Baez recalls her first impression of Dylan that night at Gerde’s: “I was happy. You know, he really made me happy, that there was somebody, you know, with that kind of talent. I mean, I love genius. I’m really hooked on genius. Anytime it happens along, I get really excited.”
The final chapter of the book collects a series of interviews with Dylan himself. Scaduto meets Dylan for interviews in which the two review Scaduto’s manuscript. As they flip through the manuscript, the conversation grows a little heated and Dylan reveals maybe the best line in this entire book. He tells Scaduto that he hears he has written a book on the Mafia; Scaduto tells Dylan that he’s written a series of articles on organized crime “and I guess I was the ‘Mafia expert’ for the New York Post for over a dozen years.” Dylan replies: “Oh, I was wondering why anyone would want to do a book like that. It’s like doing a book on Bob Dylan — you can’t ever get to the truth of the subject.”

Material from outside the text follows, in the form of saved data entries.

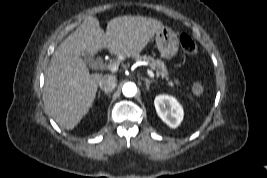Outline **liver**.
I'll return each mask as SVG.
<instances>
[{"label":"liver","instance_id":"6515ba94","mask_svg":"<svg viewBox=\"0 0 267 178\" xmlns=\"http://www.w3.org/2000/svg\"><path fill=\"white\" fill-rule=\"evenodd\" d=\"M164 28L162 22L139 16L111 19L104 32L89 16L54 52L45 77L44 103L47 113L64 129L72 130L92 107L102 74L89 73L85 54L108 48L113 55L139 54Z\"/></svg>","mask_w":267,"mask_h":178}]
</instances>
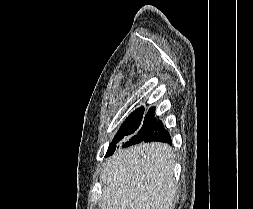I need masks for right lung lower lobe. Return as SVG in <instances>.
<instances>
[{
	"instance_id": "obj_1",
	"label": "right lung lower lobe",
	"mask_w": 253,
	"mask_h": 209,
	"mask_svg": "<svg viewBox=\"0 0 253 209\" xmlns=\"http://www.w3.org/2000/svg\"><path fill=\"white\" fill-rule=\"evenodd\" d=\"M154 109V108H151ZM143 142H165L171 144V137L168 131L164 128V125L161 121L156 122V126L149 133L143 134L142 136Z\"/></svg>"
}]
</instances>
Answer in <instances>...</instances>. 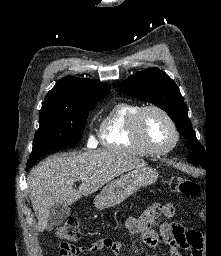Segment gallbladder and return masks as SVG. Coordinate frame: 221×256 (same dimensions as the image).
<instances>
[{
  "mask_svg": "<svg viewBox=\"0 0 221 256\" xmlns=\"http://www.w3.org/2000/svg\"><path fill=\"white\" fill-rule=\"evenodd\" d=\"M70 215V207L64 204L56 203L50 208L48 230L54 226L61 225Z\"/></svg>",
  "mask_w": 221,
  "mask_h": 256,
  "instance_id": "obj_1",
  "label": "gallbladder"
}]
</instances>
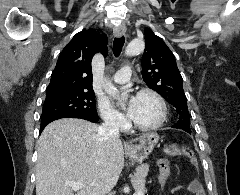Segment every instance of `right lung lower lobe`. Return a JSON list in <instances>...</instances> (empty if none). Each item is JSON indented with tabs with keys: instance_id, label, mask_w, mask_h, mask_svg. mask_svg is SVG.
Here are the masks:
<instances>
[{
	"instance_id": "right-lung-lower-lobe-1",
	"label": "right lung lower lobe",
	"mask_w": 240,
	"mask_h": 195,
	"mask_svg": "<svg viewBox=\"0 0 240 195\" xmlns=\"http://www.w3.org/2000/svg\"><path fill=\"white\" fill-rule=\"evenodd\" d=\"M61 118H81V119L89 120L91 122H98L99 121L98 115H90V114H76V115L56 117V118L41 122L42 124L40 126V133L43 131L45 126H47L50 122H52L54 120H57V119H61Z\"/></svg>"
}]
</instances>
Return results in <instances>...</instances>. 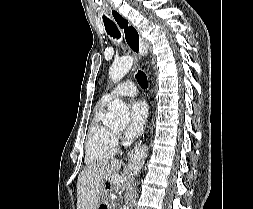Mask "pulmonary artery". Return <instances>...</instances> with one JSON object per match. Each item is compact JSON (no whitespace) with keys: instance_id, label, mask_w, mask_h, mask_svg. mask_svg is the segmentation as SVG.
<instances>
[{"instance_id":"1","label":"pulmonary artery","mask_w":253,"mask_h":209,"mask_svg":"<svg viewBox=\"0 0 253 209\" xmlns=\"http://www.w3.org/2000/svg\"><path fill=\"white\" fill-rule=\"evenodd\" d=\"M136 93V86L131 81H125L102 96L101 101L109 102L114 97L133 96Z\"/></svg>"}]
</instances>
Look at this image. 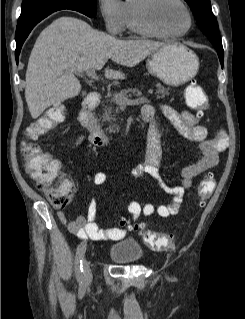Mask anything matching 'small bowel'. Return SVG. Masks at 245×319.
<instances>
[{
    "mask_svg": "<svg viewBox=\"0 0 245 319\" xmlns=\"http://www.w3.org/2000/svg\"><path fill=\"white\" fill-rule=\"evenodd\" d=\"M201 116V113L195 114L187 110L178 111L168 105L161 106L160 113H157L151 105L143 106L142 117H147L152 122L148 140V156L143 164L132 169L130 173L132 178L151 177L160 181L159 167L162 151L157 141V135L162 117L166 118L181 136L196 144L199 160L183 169L180 185L168 186L162 184L164 190L172 196L168 203L155 207L149 202L141 203L138 200H131L127 209L132 220H137L140 216L149 217L154 213H157L160 217L177 214L181 209L184 194L192 186L193 180L217 164L219 154L225 150L227 141L223 132H210L205 126L201 125ZM83 139V137H79L75 144L79 145ZM107 179L106 173L99 172L93 175L92 181L95 185H102ZM96 213L97 203L95 200H91L86 214L77 215L72 220L68 219L63 211H58L57 215L71 233L83 240L118 241L125 237L126 231L122 228L100 227L95 222Z\"/></svg>",
    "mask_w": 245,
    "mask_h": 319,
    "instance_id": "c3829d8e",
    "label": "small bowel"
}]
</instances>
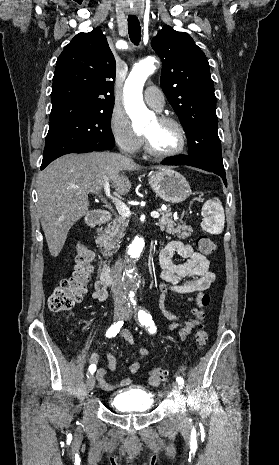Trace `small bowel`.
<instances>
[{
  "instance_id": "small-bowel-1",
  "label": "small bowel",
  "mask_w": 279,
  "mask_h": 465,
  "mask_svg": "<svg viewBox=\"0 0 279 465\" xmlns=\"http://www.w3.org/2000/svg\"><path fill=\"white\" fill-rule=\"evenodd\" d=\"M159 261L161 272L159 274L160 290L162 293L174 292L179 294H195L190 297L189 301L196 303L200 308L201 297L207 291L215 280V273L212 270V263L204 254L196 252L189 244L173 240L162 244L159 249ZM175 254L184 258V262L174 263L172 258ZM108 296L107 285L100 279L94 284L92 298L98 302H103ZM199 309L193 308L190 312L196 318L182 319L177 315L167 312L166 316L172 321L169 326L170 330L178 329L179 337L184 341L199 324ZM121 337L131 346L137 345V341L132 333L124 329ZM149 350L141 347L138 350L137 357L129 362V372L136 373L141 362L148 356ZM101 360L98 353H93L89 358L91 365H97ZM116 357L112 352L106 356L105 367H99L96 370V378L100 387L105 391H113L117 388L125 387L131 383V378L127 377L118 383H110L106 379L107 369L112 370L116 367ZM90 365V366H91Z\"/></svg>"
}]
</instances>
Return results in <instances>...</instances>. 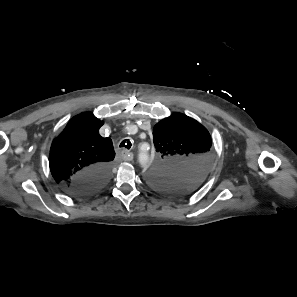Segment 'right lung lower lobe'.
<instances>
[{
    "mask_svg": "<svg viewBox=\"0 0 297 297\" xmlns=\"http://www.w3.org/2000/svg\"><path fill=\"white\" fill-rule=\"evenodd\" d=\"M111 166L97 165L77 174L69 184V192L75 196H87L101 189L110 177Z\"/></svg>",
    "mask_w": 297,
    "mask_h": 297,
    "instance_id": "right-lung-lower-lobe-1",
    "label": "right lung lower lobe"
}]
</instances>
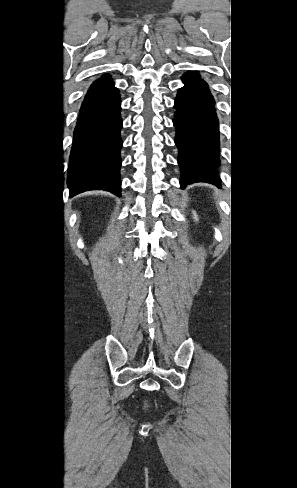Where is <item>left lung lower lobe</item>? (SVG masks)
Masks as SVG:
<instances>
[{
	"label": "left lung lower lobe",
	"mask_w": 297,
	"mask_h": 488,
	"mask_svg": "<svg viewBox=\"0 0 297 488\" xmlns=\"http://www.w3.org/2000/svg\"><path fill=\"white\" fill-rule=\"evenodd\" d=\"M184 87L175 99L173 119L175 143L179 149L181 186L207 182L220 186L216 173L219 164V127L215 101L208 84L194 72L182 76Z\"/></svg>",
	"instance_id": "obj_1"
}]
</instances>
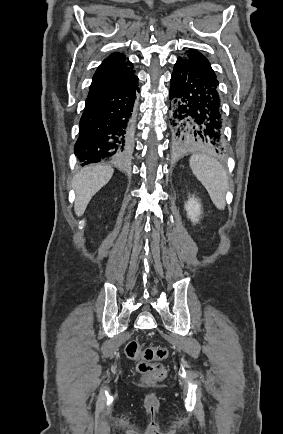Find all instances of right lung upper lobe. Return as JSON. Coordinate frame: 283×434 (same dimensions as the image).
<instances>
[{
	"instance_id": "cb5924a9",
	"label": "right lung upper lobe",
	"mask_w": 283,
	"mask_h": 434,
	"mask_svg": "<svg viewBox=\"0 0 283 434\" xmlns=\"http://www.w3.org/2000/svg\"><path fill=\"white\" fill-rule=\"evenodd\" d=\"M133 77L132 63L124 54L114 52L97 68L88 95L120 87Z\"/></svg>"
}]
</instances>
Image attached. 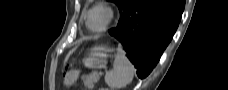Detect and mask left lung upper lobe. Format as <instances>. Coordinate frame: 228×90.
Returning <instances> with one entry per match:
<instances>
[{
    "mask_svg": "<svg viewBox=\"0 0 228 90\" xmlns=\"http://www.w3.org/2000/svg\"><path fill=\"white\" fill-rule=\"evenodd\" d=\"M111 1L117 4V6L119 7V10H120V13L122 12L124 7L129 2V0H111Z\"/></svg>",
    "mask_w": 228,
    "mask_h": 90,
    "instance_id": "1",
    "label": "left lung upper lobe"
}]
</instances>
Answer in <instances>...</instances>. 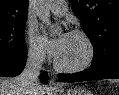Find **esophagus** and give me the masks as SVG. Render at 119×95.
Instances as JSON below:
<instances>
[{
  "label": "esophagus",
  "instance_id": "esophagus-1",
  "mask_svg": "<svg viewBox=\"0 0 119 95\" xmlns=\"http://www.w3.org/2000/svg\"><path fill=\"white\" fill-rule=\"evenodd\" d=\"M49 87L52 89H57L59 88V84L54 79H51L49 81Z\"/></svg>",
  "mask_w": 119,
  "mask_h": 95
}]
</instances>
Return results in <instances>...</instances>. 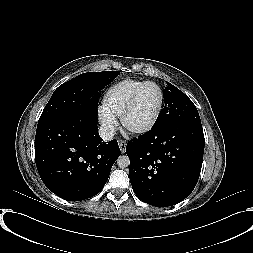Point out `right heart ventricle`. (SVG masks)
Wrapping results in <instances>:
<instances>
[{
  "instance_id": "1",
  "label": "right heart ventricle",
  "mask_w": 253,
  "mask_h": 253,
  "mask_svg": "<svg viewBox=\"0 0 253 253\" xmlns=\"http://www.w3.org/2000/svg\"><path fill=\"white\" fill-rule=\"evenodd\" d=\"M143 82L128 78L112 84L103 96V107L115 115H121L131 94Z\"/></svg>"
}]
</instances>
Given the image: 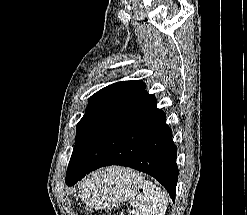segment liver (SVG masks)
Masks as SVG:
<instances>
[{
	"label": "liver",
	"instance_id": "1",
	"mask_svg": "<svg viewBox=\"0 0 247 215\" xmlns=\"http://www.w3.org/2000/svg\"><path fill=\"white\" fill-rule=\"evenodd\" d=\"M112 169H113V168H108V171H109V172H111V171H112ZM119 172H120V173H126V172H127V170H126V169H124V168H121V169H119Z\"/></svg>",
	"mask_w": 247,
	"mask_h": 215
}]
</instances>
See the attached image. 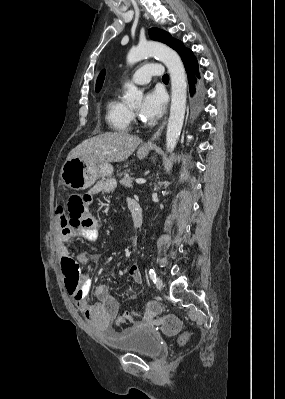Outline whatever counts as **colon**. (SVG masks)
I'll use <instances>...</instances> for the list:
<instances>
[{
  "label": "colon",
  "instance_id": "obj_1",
  "mask_svg": "<svg viewBox=\"0 0 285 399\" xmlns=\"http://www.w3.org/2000/svg\"><path fill=\"white\" fill-rule=\"evenodd\" d=\"M91 201V196L85 198H76L73 196L61 201V221L67 224L73 230L74 235L85 232L91 225V220L86 212V205ZM61 270L65 277L66 287L69 294L74 295L81 281V268L79 263L73 257H64L61 259ZM81 297V288H79L76 298ZM161 313V307L156 301H151L145 307V314L150 318H156ZM139 312L137 310H128L116 318L117 325H124L135 322V316ZM162 329L167 335H175L180 331V323L177 319L166 317L160 320ZM189 333L185 332L182 338L189 337Z\"/></svg>",
  "mask_w": 285,
  "mask_h": 399
}]
</instances>
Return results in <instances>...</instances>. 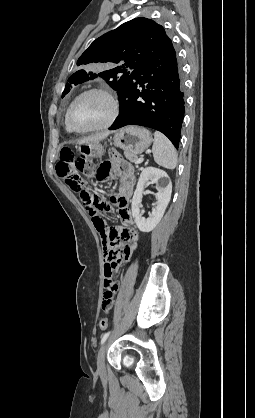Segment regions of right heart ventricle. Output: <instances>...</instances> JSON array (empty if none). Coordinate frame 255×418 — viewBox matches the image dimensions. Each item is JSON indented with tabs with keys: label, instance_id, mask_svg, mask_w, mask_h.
<instances>
[{
	"label": "right heart ventricle",
	"instance_id": "obj_1",
	"mask_svg": "<svg viewBox=\"0 0 255 418\" xmlns=\"http://www.w3.org/2000/svg\"><path fill=\"white\" fill-rule=\"evenodd\" d=\"M65 128H66V130H67L68 132H72V131L68 128V126H67V124H66V120H65Z\"/></svg>",
	"mask_w": 255,
	"mask_h": 418
}]
</instances>
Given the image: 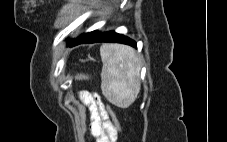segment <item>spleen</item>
I'll return each instance as SVG.
<instances>
[{
    "instance_id": "obj_1",
    "label": "spleen",
    "mask_w": 227,
    "mask_h": 142,
    "mask_svg": "<svg viewBox=\"0 0 227 142\" xmlns=\"http://www.w3.org/2000/svg\"><path fill=\"white\" fill-rule=\"evenodd\" d=\"M100 54L102 93L112 104L127 108L140 92V56L131 47L121 44H103Z\"/></svg>"
}]
</instances>
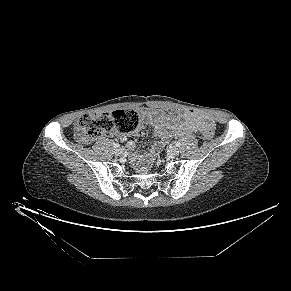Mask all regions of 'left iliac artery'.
<instances>
[{
    "label": "left iliac artery",
    "mask_w": 291,
    "mask_h": 291,
    "mask_svg": "<svg viewBox=\"0 0 291 291\" xmlns=\"http://www.w3.org/2000/svg\"><path fill=\"white\" fill-rule=\"evenodd\" d=\"M175 145H176L177 147H180V146H181V142L177 141V142L175 143Z\"/></svg>",
    "instance_id": "left-iliac-artery-1"
}]
</instances>
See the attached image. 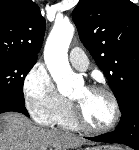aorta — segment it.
Here are the masks:
<instances>
[{
    "mask_svg": "<svg viewBox=\"0 0 139 150\" xmlns=\"http://www.w3.org/2000/svg\"><path fill=\"white\" fill-rule=\"evenodd\" d=\"M73 34L74 26L69 21L56 20L44 49L47 68L57 83L58 91L64 96L72 94L76 84L67 55Z\"/></svg>",
    "mask_w": 139,
    "mask_h": 150,
    "instance_id": "762f6f07",
    "label": "aorta"
}]
</instances>
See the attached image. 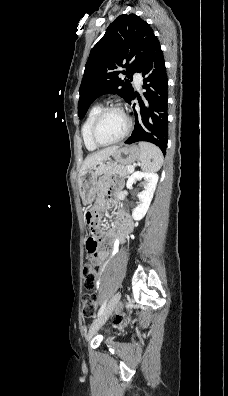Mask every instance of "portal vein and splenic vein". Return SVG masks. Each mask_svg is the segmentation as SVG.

The Dylan Tapes is best read alongside Bob Dylan: An Intimate Biography since the interviews offer a fuller dimension to Scaduto’s book, and we get to hear these “friends, players, and lovers” talking about Dylan in their own words. Perhaps the best part of the book is that it recreates Dylan’s early years in the Village and the vibrant folk music community in which he developed as a songwriter.